=== What you need to do ===
Pictures aside, return every line below exactly as written.

=== Given information ===
===

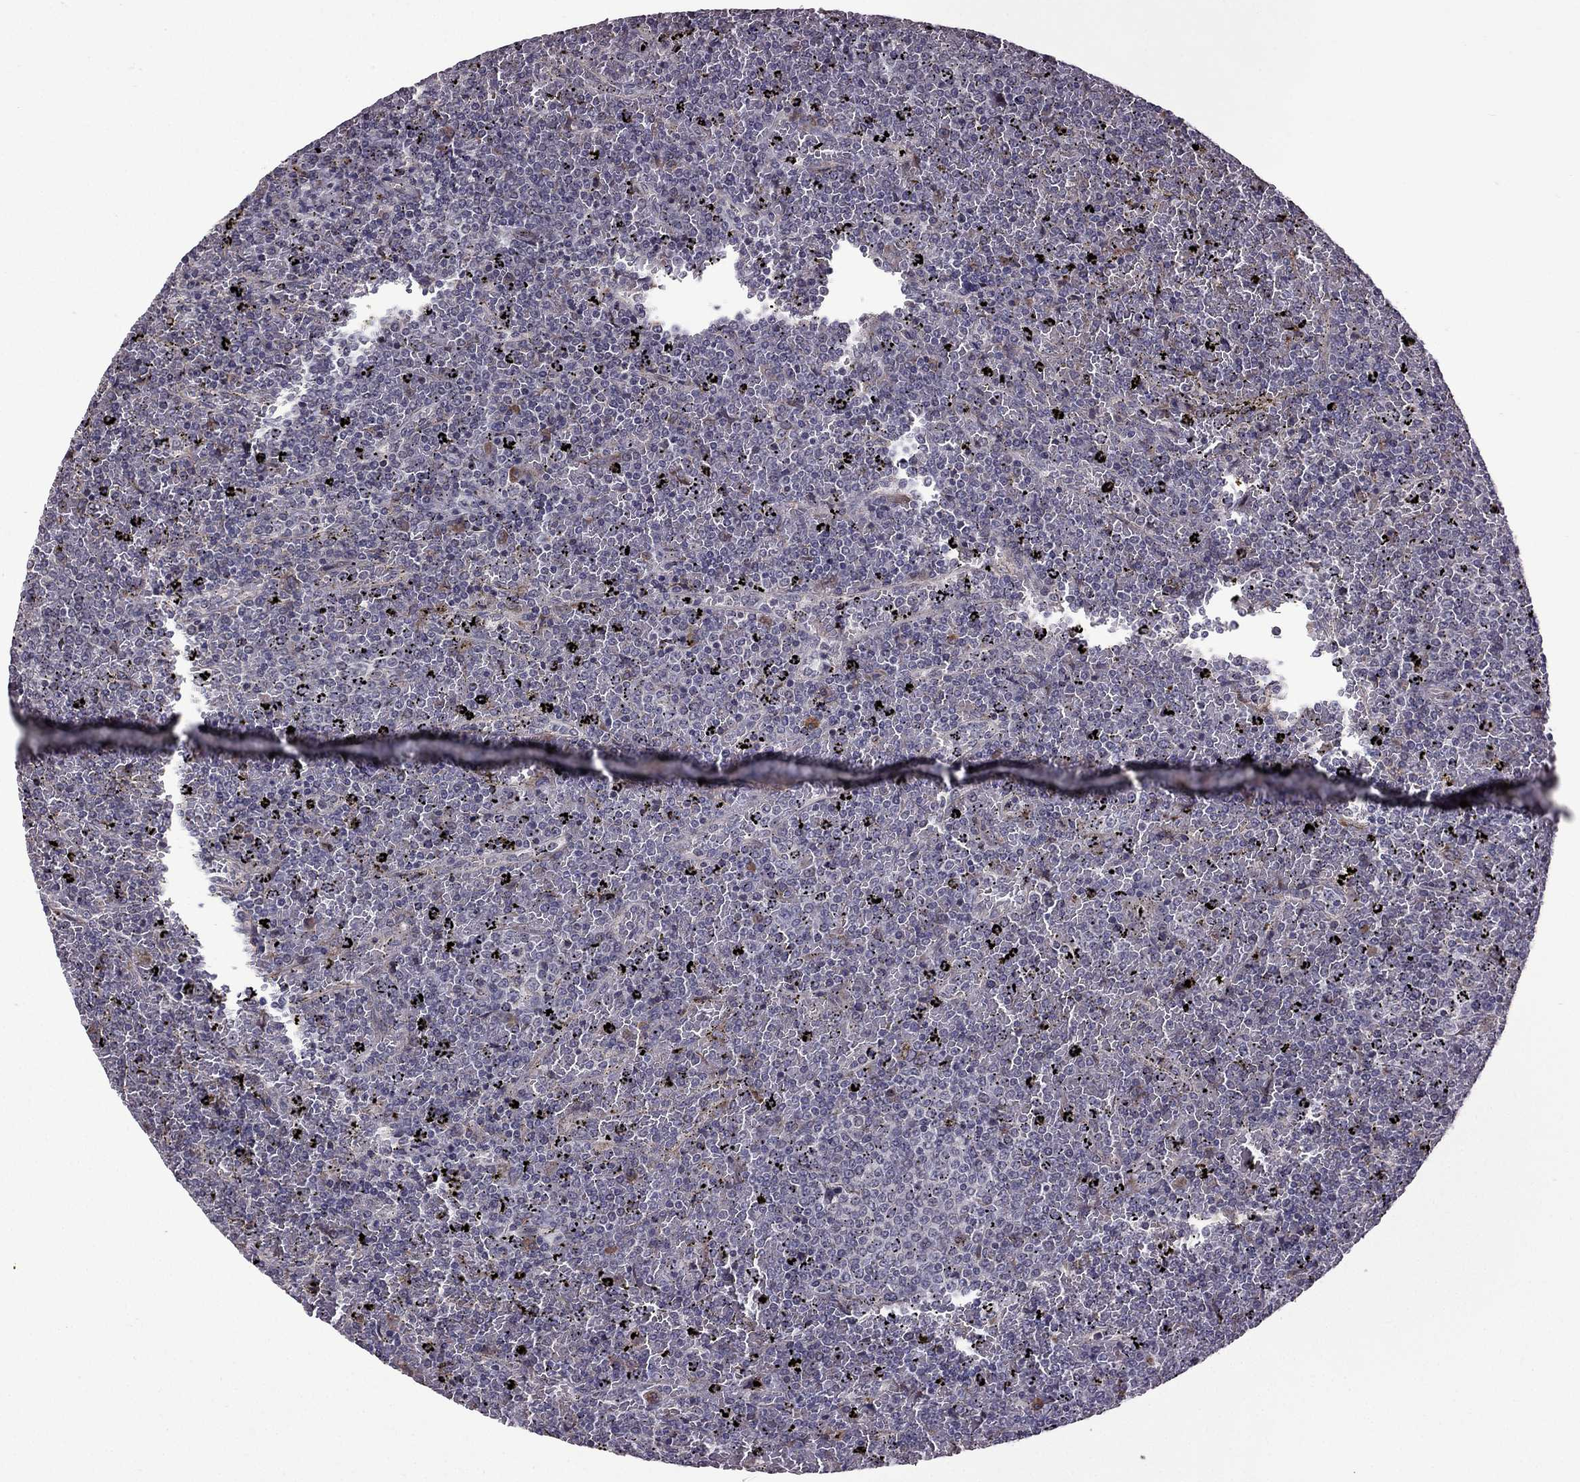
{"staining": {"intensity": "negative", "quantity": "none", "location": "none"}, "tissue": "lymphoma", "cell_type": "Tumor cells", "image_type": "cancer", "snomed": [{"axis": "morphology", "description": "Malignant lymphoma, non-Hodgkin's type, Low grade"}, {"axis": "topography", "description": "Spleen"}], "caption": "Lymphoma was stained to show a protein in brown. There is no significant expression in tumor cells.", "gene": "IKBIP", "patient": {"sex": "female", "age": 77}}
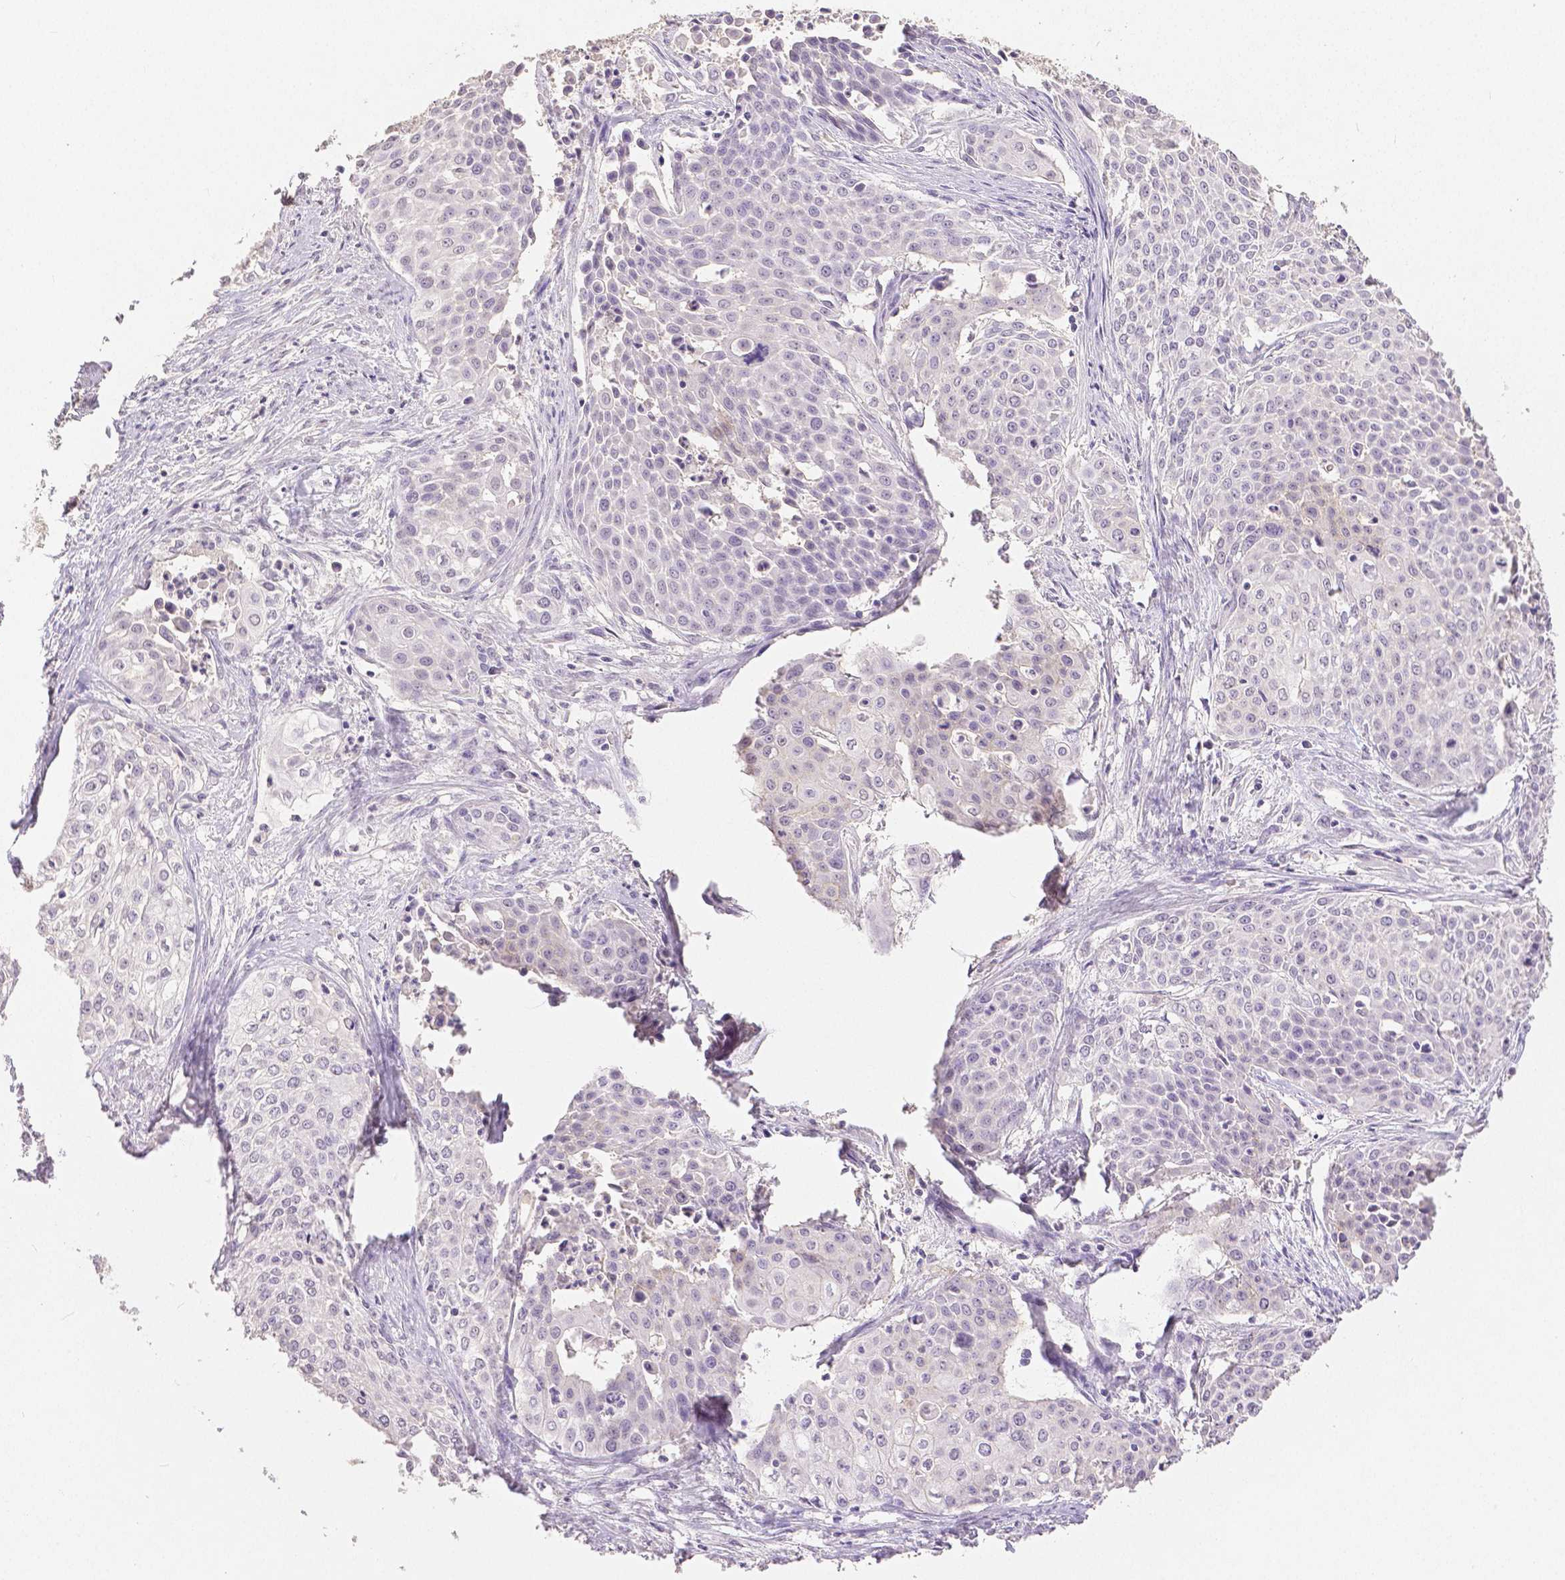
{"staining": {"intensity": "negative", "quantity": "none", "location": "none"}, "tissue": "cervical cancer", "cell_type": "Tumor cells", "image_type": "cancer", "snomed": [{"axis": "morphology", "description": "Squamous cell carcinoma, NOS"}, {"axis": "topography", "description": "Cervix"}], "caption": "DAB immunohistochemical staining of squamous cell carcinoma (cervical) shows no significant expression in tumor cells. Brightfield microscopy of immunohistochemistry (IHC) stained with DAB (3,3'-diaminobenzidine) (brown) and hematoxylin (blue), captured at high magnification.", "gene": "OCLN", "patient": {"sex": "female", "age": 39}}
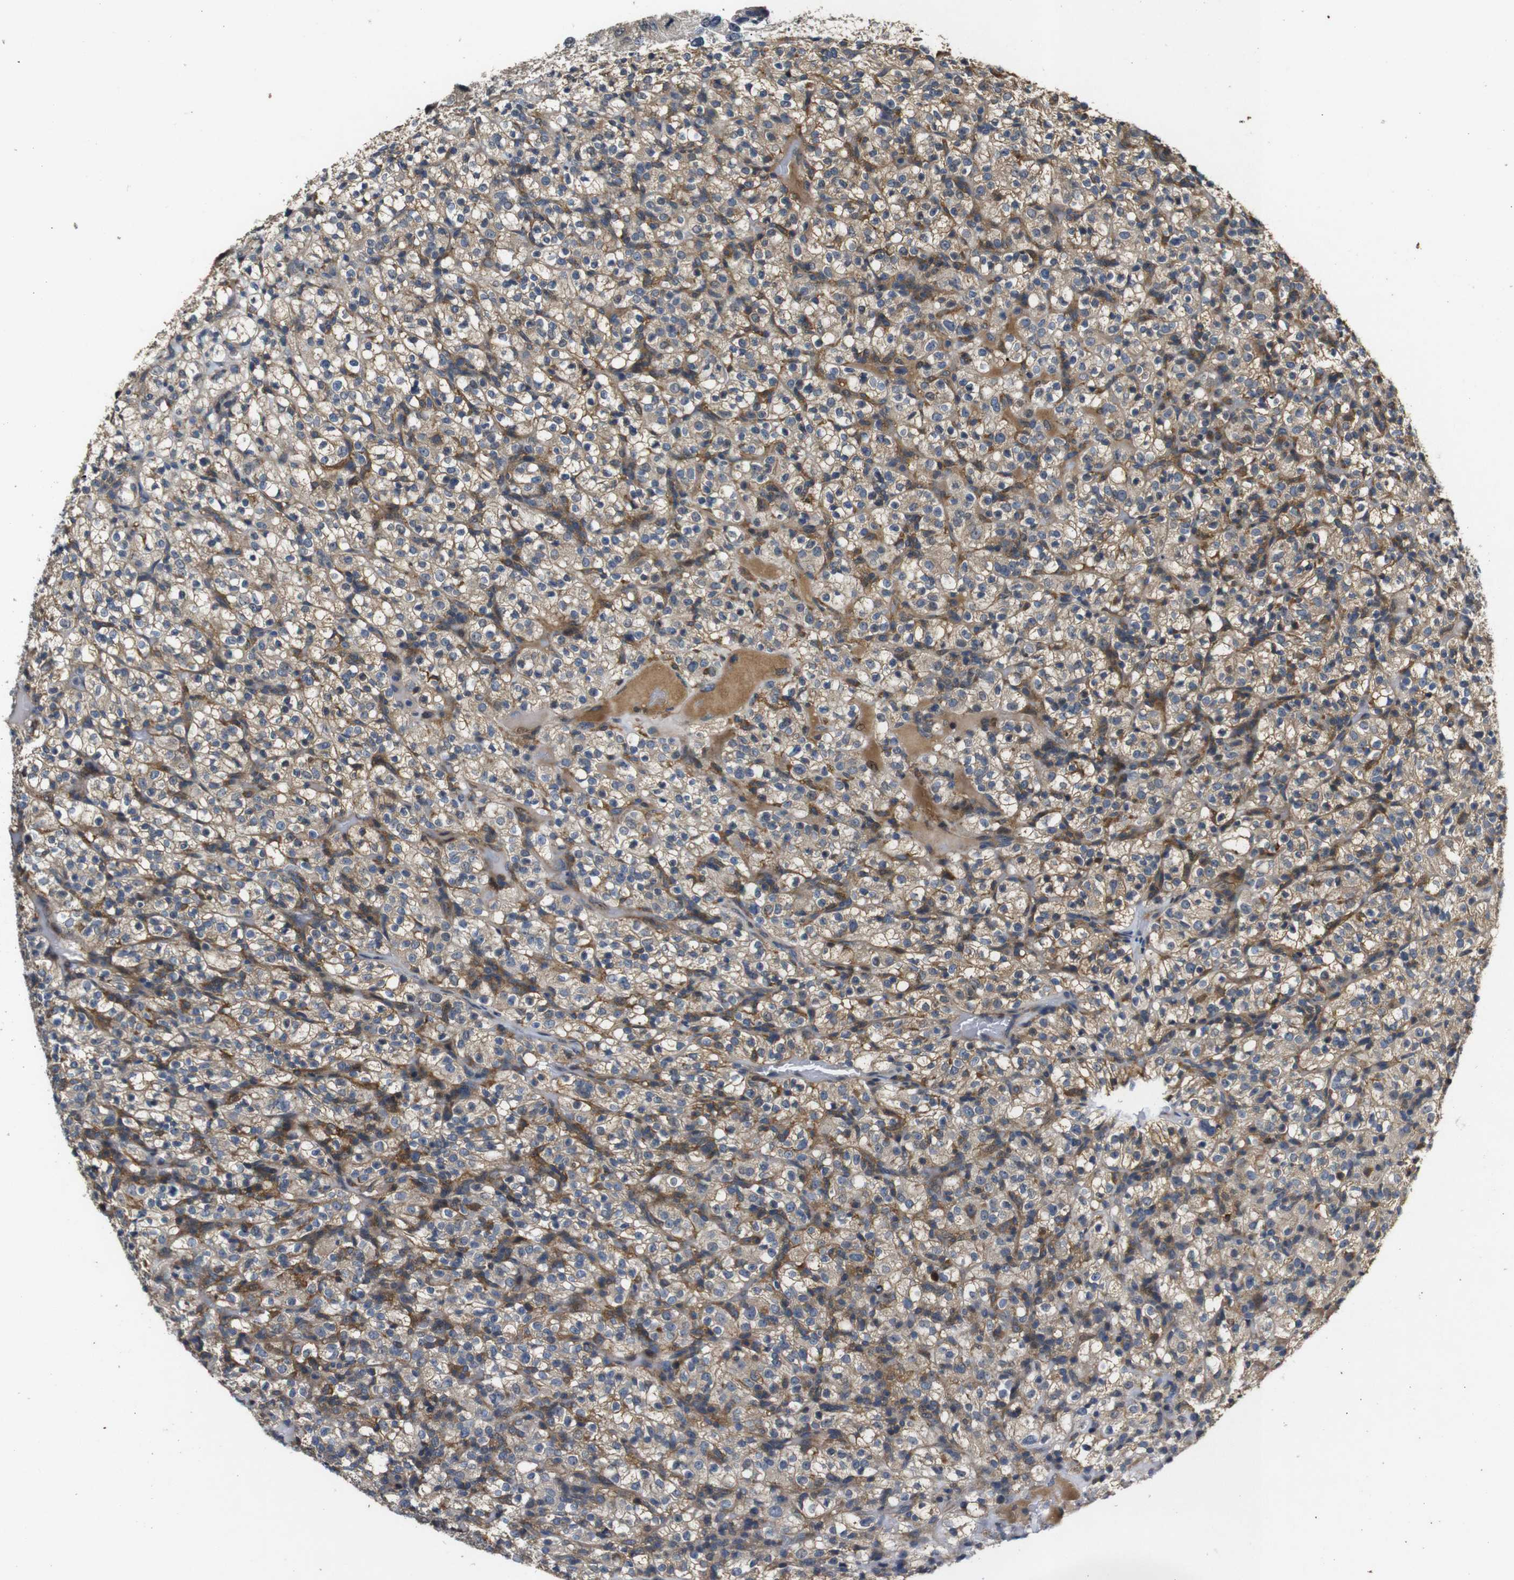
{"staining": {"intensity": "weak", "quantity": ">75%", "location": "cytoplasmic/membranous"}, "tissue": "renal cancer", "cell_type": "Tumor cells", "image_type": "cancer", "snomed": [{"axis": "morphology", "description": "Normal tissue, NOS"}, {"axis": "morphology", "description": "Adenocarcinoma, NOS"}, {"axis": "topography", "description": "Kidney"}], "caption": "A high-resolution image shows IHC staining of renal cancer, which reveals weak cytoplasmic/membranous staining in approximately >75% of tumor cells. (DAB (3,3'-diaminobenzidine) = brown stain, brightfield microscopy at high magnification).", "gene": "MAGI2", "patient": {"sex": "female", "age": 72}}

===

=== Response area ===
{"staining": {"intensity": "negative", "quantity": "none", "location": "none"}, "tissue": "lymphoma", "cell_type": "Tumor cells", "image_type": "cancer", "snomed": [{"axis": "morphology", "description": "Malignant lymphoma, non-Hodgkin's type, Low grade"}, {"axis": "topography", "description": "Spleen"}], "caption": "Lymphoma was stained to show a protein in brown. There is no significant expression in tumor cells.", "gene": "IKBIP", "patient": {"sex": "female", "age": 77}}
{"staining": {"intensity": "negative", "quantity": "none", "location": "none"}, "tissue": "cervical cancer", "cell_type": "Tumor cells", "image_type": "cancer", "snomed": [{"axis": "morphology", "description": "Squamous cell carcinoma, NOS"}, {"axis": "topography", "description": "Cervix"}], "caption": "DAB immunohistochemical staining of squamous cell carcinoma (cervical) shows no significant expression in tumor cells. Brightfield microscopy of immunohistochemistry (IHC) stained with DAB (3,3'-diaminobenzidine) (brown) and hematoxylin (blue), captured at high magnification.", "gene": "OCLN", "patient": {"sex": "female", "age": 39}}
{"staining": {"intensity": "weak", "quantity": ">75%", "location": "cytoplasmic/membranous"}, "tissue": "renal cancer", "cell_type": "Tumor cells", "image_type": "cancer", "snomed": [{"axis": "morphology", "description": "Normal tissue, NOS"}, {"axis": "morphology", "description": "Adenocarcinoma, NOS"}, {"axis": "topography", "description": "Kidney"}], "caption": "A high-resolution image shows IHC staining of renal cancer, which reveals weak cytoplasmic/membranous staining in approximately >75% of tumor cells. (DAB (3,3'-diaminobenzidine) = brown stain, brightfield microscopy at high magnification).", "gene": "MAGI2", "patient": {"sex": "female", "age": 72}}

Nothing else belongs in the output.